SUBCHAPTER B. CONSUMER'S RIGHTS
Sec. 541.051. RIGHT TO DISCLOSURE OF PERSONAL INFORMATION
COLLECTED. (a) A consumer is entitled to request that a business
that collects the consumer's personal information disclose to the
consumer the categories and specific items of personal information
the business has collected.
(b) To receive the disclosure of information under
Subsection (a), a consumer must submit to the business a verifiable
consumer request using a method designated by the business under
Section 541.103.
(c) On receipt of a verifiable consumer request under this
section, a business shall disclose to the consumer in the time and
manner provided by Section 541.105:
(1) each enumerated category and item within each
category of personal information under Section 541.002(12) that the
business collected about the consumer during the 12 months
preceding the date of the request;
(2) each category of sources from which the
information was collected;
(3) the business or commercial purpose for collecting
or selling the personal information; and
(4) each category of third parties with whom the
business shares the personal information.
(d) This section does not require a business to:
(1) retain a consumer's personal information that was
collected for a one-time transaction if the information is not sold
or retained in the ordinary course of business; or
(2) reidentify or otherwise link any data that, in the
ordinary course of business, is not maintained in a manner that
would be considered personal information.
Sec. 541.052. RIGHT TO DELETION OF PERSONAL INFORMATION
COLLECTED. (a) A consumer is entitled to request that a business
that collects the consumer's personal information delete any
personal information the business has collected from the consumer
by submitting a verifiable consumer request using a method
designated by the business under Section 541.103.

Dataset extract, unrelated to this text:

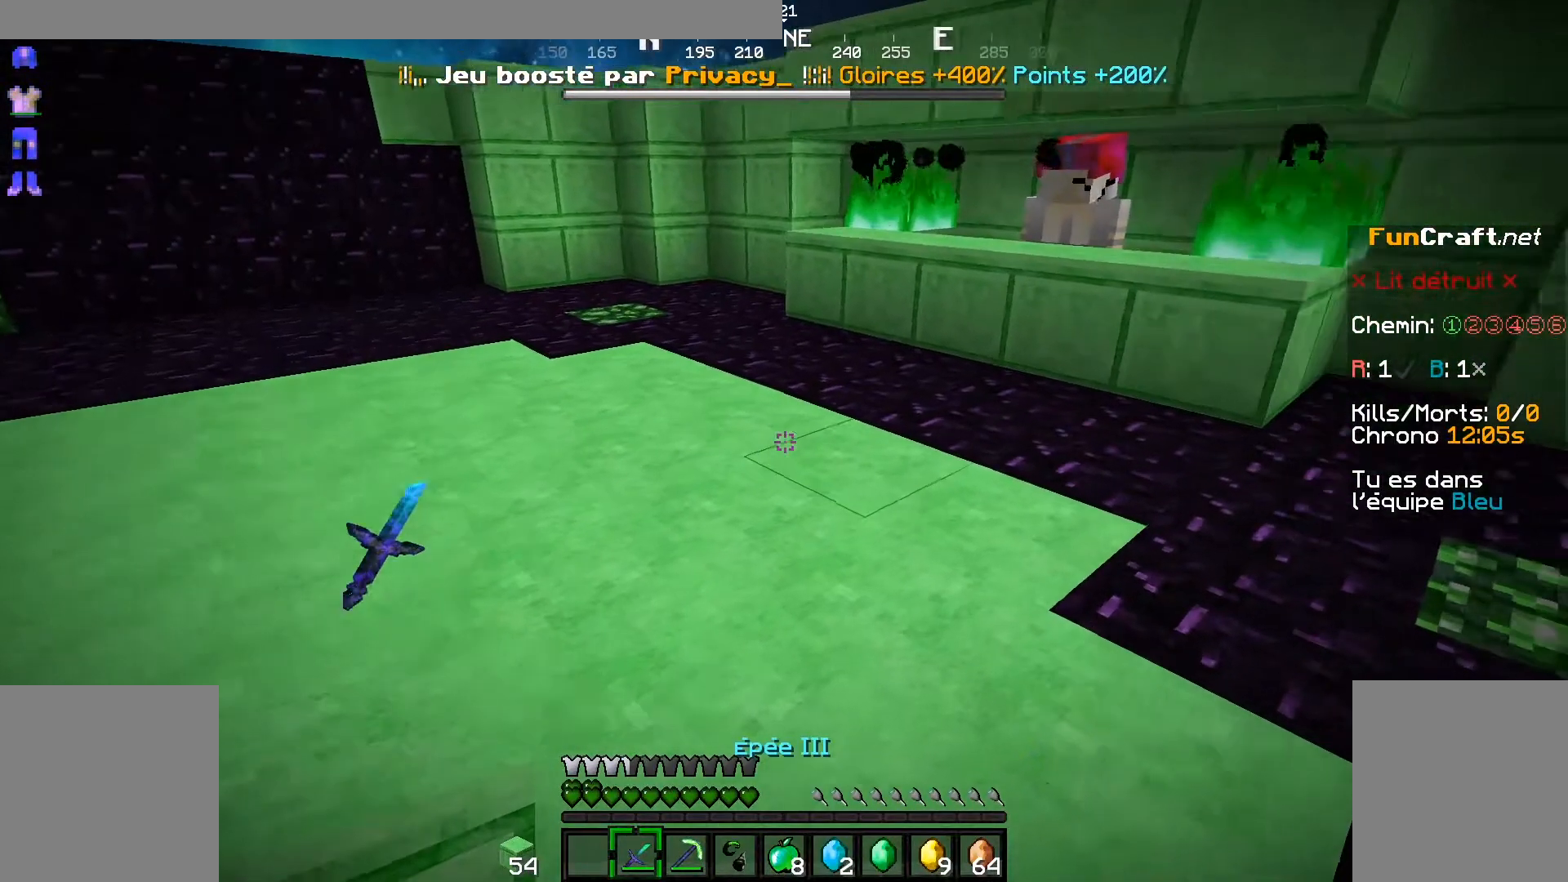
{"keys": ["s"], "mouse": [], "events": [[367, "s", "down"]]}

(b) Except as provided by Subsection (c), on receipt of a
verifiable consumer request under this section, a business shall
delete from the business's records any personal information
collected from the consumer and direct a service provider of the
business to delete the information from the provider's records.

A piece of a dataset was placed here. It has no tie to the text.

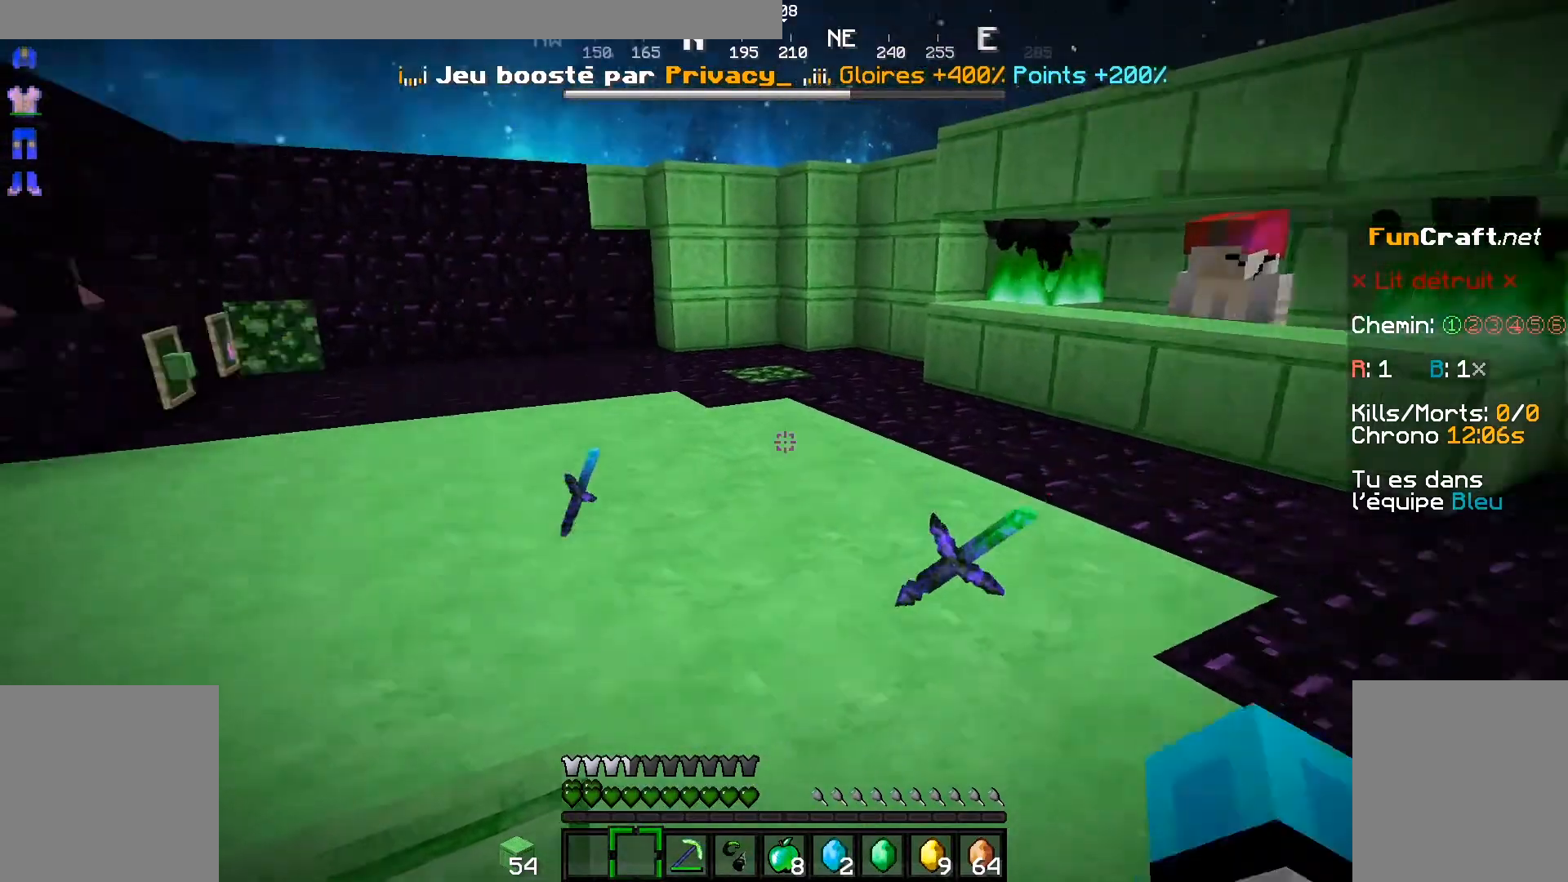
{"keys": [], "mouse": [], "events": [[167, "s", "up"]]}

(c) A business or service provider of the business is not
required to comply with a verifiable consumer request received
under this section if the business or service provider needs to
retain the consumer's personal information to:
(1) complete the transaction for which the information
was collected;
(2) provide a good or service requested by the
consumer or reasonably anticipated to be requested by the consumer
in the context of the ongoing business relationship between the
business and consumer;
(3) perform under a contract between the business and
the consumer;
(4) detect a security incident, protect against
malicious, deceptive, fraudulent, or illegal activity, or
prosecute those responsible for any illegal activity described by
this subdivision;
(5) identify and repair or remove errors from computer
hardware or software that impair its intended functionality;
(6) exercise free speech or ensure the right of
another consumer to exercise the right of free speech or another
right afforded by law;
(7) comply with Chapter 1289 (H.B. 2268), Acts of the
83rd Legislature, Regular Session, 2013, or a legal obligation;
(8) engage in public or peer-reviewed scientific,
historical, or statistical research that is in the public interest
and that adheres to all other applicable ethics and privacy laws
provided that:
(A) the business's deletion of the information is
likely to render impossible or seriously impair the achievement of
that research; and
(B) the consumer has provided to the business
informed consent to retain the information; or
(9) use the information internally:
(A) so long as the use is reasonably aligned with
the expectations of the consumer based on the consumer's
relationship with the business; or
(B) in a manner that is lawful and compatible
with the context in which the consumer provided the information.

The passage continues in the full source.